Alibaba-NLP/gte-Qwen2-7B-instruct · Running this model without flash-attn

Jul 10

•

Hi, is it possible to run this model without flash-attn? It seems to be a requirement in your code at the moment (e.g. modeling_qwen.py).

DKSadx

Jul 18

Hi, I managed to run it without installing flash-attn on SageMaker.
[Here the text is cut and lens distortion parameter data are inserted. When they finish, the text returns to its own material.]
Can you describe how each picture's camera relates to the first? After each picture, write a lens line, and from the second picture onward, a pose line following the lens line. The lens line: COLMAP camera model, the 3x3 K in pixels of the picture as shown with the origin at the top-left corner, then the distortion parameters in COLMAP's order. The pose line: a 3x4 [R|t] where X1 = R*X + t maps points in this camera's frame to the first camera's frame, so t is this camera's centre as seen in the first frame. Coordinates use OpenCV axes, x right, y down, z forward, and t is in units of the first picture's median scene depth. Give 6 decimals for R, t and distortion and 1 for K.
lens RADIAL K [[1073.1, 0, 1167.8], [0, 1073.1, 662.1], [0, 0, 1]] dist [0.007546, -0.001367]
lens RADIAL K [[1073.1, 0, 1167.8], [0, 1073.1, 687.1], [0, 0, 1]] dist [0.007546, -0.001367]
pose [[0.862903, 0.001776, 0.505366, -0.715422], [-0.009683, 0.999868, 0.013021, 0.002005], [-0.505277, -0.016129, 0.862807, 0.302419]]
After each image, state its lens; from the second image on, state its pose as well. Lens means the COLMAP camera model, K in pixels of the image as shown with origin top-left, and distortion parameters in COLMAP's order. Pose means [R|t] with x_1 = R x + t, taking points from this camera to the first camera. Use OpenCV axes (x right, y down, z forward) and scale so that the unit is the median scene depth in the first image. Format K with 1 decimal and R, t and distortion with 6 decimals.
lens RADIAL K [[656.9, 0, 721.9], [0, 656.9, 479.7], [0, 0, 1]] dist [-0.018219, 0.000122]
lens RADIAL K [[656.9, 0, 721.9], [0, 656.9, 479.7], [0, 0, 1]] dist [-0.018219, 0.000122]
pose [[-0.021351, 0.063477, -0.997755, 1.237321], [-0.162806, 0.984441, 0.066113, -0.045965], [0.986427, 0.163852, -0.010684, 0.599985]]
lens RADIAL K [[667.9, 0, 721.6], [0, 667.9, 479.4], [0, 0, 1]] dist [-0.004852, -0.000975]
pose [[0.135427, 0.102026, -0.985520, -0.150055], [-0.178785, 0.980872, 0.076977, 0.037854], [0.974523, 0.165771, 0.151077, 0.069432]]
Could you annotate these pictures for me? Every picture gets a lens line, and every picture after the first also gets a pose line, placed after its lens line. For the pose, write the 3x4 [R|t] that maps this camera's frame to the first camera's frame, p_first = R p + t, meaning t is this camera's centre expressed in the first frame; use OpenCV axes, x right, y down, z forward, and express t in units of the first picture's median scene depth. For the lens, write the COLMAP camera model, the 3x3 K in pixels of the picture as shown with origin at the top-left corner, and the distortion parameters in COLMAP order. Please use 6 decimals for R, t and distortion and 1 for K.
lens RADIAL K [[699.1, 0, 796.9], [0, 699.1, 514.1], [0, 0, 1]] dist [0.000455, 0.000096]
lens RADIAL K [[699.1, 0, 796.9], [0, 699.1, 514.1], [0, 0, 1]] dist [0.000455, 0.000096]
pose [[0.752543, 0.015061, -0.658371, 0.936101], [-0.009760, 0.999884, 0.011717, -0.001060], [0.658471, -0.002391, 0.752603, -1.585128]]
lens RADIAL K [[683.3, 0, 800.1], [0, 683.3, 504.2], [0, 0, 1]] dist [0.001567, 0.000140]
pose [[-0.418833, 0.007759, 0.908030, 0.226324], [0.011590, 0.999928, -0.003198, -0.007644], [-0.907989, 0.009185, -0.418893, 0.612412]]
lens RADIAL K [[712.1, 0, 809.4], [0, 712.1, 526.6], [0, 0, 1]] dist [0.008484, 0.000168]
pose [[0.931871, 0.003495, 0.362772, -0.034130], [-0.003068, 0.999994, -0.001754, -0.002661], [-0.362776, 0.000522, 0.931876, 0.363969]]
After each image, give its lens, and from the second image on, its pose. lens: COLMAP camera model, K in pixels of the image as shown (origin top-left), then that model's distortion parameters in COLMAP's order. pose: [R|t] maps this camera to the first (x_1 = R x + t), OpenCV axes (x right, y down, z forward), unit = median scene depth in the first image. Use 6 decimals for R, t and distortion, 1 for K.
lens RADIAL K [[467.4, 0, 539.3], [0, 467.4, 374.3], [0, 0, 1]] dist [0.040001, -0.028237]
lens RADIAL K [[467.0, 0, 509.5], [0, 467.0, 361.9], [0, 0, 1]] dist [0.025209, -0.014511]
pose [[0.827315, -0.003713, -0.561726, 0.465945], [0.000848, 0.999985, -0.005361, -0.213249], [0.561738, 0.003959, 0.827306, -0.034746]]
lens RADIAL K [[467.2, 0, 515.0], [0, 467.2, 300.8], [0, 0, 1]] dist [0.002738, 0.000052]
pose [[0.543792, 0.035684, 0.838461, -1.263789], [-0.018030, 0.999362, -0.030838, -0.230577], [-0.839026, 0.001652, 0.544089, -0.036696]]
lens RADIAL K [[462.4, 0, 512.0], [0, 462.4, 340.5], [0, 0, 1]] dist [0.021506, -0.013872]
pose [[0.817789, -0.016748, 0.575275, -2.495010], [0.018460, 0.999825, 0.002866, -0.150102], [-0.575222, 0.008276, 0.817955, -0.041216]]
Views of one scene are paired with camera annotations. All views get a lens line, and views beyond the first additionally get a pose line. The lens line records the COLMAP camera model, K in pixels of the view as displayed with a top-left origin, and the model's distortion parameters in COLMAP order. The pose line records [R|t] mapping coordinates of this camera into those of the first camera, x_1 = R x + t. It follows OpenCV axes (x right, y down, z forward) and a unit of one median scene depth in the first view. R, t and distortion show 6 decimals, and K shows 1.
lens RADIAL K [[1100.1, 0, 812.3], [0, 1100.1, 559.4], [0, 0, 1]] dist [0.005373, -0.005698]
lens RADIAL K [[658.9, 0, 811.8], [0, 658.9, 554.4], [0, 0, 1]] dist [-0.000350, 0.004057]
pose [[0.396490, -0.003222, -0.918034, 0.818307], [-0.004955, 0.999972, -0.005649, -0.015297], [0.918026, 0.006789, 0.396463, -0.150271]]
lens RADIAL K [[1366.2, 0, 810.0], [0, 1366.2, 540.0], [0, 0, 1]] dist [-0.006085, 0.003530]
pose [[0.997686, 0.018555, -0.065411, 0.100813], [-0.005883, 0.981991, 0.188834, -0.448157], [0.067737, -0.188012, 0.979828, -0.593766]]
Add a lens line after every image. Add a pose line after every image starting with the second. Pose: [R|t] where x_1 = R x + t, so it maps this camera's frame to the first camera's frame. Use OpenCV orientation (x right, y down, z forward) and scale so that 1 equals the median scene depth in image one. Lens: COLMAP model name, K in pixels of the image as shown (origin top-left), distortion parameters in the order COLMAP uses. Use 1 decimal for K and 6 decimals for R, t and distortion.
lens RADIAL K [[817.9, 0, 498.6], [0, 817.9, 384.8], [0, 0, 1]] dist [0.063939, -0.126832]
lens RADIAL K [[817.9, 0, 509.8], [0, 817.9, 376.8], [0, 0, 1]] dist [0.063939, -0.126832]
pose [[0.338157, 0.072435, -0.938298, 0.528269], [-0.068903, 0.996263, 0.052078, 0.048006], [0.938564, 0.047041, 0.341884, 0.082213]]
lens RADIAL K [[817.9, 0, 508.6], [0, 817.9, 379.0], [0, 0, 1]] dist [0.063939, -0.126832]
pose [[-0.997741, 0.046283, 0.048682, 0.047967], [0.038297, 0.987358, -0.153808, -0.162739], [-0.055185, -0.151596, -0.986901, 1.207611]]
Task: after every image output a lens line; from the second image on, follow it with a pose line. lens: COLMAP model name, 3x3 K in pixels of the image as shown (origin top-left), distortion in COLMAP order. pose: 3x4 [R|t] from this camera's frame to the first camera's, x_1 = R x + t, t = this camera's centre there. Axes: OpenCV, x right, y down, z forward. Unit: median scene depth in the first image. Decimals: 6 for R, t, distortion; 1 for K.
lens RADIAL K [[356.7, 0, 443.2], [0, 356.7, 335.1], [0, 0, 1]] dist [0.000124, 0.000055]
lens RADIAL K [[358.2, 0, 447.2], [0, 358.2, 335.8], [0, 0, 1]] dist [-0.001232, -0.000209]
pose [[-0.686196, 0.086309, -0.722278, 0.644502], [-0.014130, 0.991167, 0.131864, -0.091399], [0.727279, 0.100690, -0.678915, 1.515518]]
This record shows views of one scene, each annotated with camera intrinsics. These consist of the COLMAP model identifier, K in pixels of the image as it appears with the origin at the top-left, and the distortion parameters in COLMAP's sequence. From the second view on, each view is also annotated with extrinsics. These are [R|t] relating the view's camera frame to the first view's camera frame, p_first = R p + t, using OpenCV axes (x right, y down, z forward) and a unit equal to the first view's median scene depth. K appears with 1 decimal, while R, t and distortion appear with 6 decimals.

Looking at the code, it checks if it's installed and if it is not, it skips the import

from transformers.utils import (
    add_start_docstrings,
    add_start_docstrings_to_model_forward,
    is_flash_attn_2_available,
    is_flash_attn_greater_or_equal_2_10,
    logging,
    replace_return_docstrings,
)


if is_flash_attn_2_available():
    from flash_attn import flash_attn_func, flash_attn_varlen_func
    from flash_attn.bert_padding import index_first_axis, pad_input, unpad_input  # noqa

    _flash_supports_window_size = "window_size" in list(inspect.signature(flash_attn_func).parameters)

michaelfeil

Jul 21

•

edited Jul 21

Bumping this request: This model creates a a bad user experience - https://github.com/michaelfeil/infinity/issues/308 -> flash-attn is checked and raises.
I'd suggest to PR this remote code to the actual transformers lib for a better experience. The embedding model does not employ window_attn, hence there should be little need for FA2.